Items from a data collection

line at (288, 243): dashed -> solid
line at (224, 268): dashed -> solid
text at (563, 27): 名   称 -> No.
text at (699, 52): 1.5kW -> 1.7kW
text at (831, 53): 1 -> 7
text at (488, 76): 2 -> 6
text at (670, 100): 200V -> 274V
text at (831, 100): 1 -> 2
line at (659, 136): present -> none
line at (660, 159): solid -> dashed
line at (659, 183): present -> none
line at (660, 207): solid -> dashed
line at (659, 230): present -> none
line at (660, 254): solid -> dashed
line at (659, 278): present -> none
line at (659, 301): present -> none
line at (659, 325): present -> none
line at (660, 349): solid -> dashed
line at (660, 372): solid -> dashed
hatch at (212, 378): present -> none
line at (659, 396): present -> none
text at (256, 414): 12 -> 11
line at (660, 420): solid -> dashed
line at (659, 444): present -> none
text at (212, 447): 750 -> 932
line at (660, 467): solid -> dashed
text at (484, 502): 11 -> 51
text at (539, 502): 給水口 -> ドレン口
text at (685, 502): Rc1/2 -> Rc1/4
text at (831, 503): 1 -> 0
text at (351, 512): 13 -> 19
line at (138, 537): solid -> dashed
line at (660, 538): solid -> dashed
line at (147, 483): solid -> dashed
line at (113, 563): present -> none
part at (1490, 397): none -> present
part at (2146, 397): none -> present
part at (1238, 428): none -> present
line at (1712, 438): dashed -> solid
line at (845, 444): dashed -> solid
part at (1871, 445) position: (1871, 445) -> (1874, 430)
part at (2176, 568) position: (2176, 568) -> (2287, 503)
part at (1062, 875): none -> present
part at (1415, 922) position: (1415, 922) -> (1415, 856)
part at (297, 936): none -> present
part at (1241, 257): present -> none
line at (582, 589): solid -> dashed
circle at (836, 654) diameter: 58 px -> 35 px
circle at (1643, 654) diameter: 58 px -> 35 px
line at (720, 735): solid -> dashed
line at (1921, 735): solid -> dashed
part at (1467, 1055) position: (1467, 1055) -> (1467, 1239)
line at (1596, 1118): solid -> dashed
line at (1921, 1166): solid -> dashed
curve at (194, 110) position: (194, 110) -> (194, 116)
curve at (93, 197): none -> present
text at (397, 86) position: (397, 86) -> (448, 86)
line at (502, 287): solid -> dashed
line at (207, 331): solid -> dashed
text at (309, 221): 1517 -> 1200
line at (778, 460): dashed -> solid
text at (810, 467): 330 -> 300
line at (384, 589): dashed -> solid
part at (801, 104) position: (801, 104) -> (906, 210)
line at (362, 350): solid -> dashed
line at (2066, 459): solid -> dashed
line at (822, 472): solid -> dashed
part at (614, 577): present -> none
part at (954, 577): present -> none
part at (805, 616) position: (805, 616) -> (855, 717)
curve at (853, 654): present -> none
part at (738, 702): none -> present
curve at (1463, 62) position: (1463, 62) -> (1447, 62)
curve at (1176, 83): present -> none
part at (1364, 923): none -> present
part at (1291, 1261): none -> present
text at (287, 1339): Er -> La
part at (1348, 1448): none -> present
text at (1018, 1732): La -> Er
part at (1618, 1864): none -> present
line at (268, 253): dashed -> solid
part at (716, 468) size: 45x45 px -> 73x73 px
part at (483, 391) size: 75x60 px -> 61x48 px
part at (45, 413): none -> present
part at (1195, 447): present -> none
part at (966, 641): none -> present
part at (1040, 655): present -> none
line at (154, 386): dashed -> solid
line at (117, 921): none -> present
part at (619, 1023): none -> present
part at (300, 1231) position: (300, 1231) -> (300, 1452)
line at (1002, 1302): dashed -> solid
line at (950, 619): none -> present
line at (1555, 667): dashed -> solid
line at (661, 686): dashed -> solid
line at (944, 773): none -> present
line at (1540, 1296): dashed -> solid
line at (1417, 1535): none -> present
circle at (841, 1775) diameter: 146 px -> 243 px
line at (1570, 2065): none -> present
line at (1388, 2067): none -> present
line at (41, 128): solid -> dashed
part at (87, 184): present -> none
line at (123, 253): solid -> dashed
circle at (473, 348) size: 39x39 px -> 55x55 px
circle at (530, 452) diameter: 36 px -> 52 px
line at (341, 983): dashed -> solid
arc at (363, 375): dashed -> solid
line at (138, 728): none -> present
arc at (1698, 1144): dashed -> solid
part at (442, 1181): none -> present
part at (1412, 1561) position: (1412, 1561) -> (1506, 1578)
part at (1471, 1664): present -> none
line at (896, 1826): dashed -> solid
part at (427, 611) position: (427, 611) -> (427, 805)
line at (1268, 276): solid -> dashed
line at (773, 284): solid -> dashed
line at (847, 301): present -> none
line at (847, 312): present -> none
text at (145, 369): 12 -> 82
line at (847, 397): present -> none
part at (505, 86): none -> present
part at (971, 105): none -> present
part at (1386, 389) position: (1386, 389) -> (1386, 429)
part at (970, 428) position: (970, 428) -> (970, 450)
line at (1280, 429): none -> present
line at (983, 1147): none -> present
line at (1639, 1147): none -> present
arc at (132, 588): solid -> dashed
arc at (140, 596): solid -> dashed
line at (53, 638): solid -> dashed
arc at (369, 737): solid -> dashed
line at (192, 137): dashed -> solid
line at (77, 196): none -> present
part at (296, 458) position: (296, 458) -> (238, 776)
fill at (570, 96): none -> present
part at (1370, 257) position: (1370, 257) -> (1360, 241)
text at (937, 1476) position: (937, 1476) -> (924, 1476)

OBJECTIVE:
Gather every item above that contains the word "curve" and copy each one out.

RESULT OF THE EXERCISE:
curve at (194, 110) position: (194, 110) -> (194, 116)
curve at (93, 197): none -> present
curve at (853, 654): present -> none
curve at (1463, 62) position: (1463, 62) -> (1447, 62)
curve at (1176, 83): present -> none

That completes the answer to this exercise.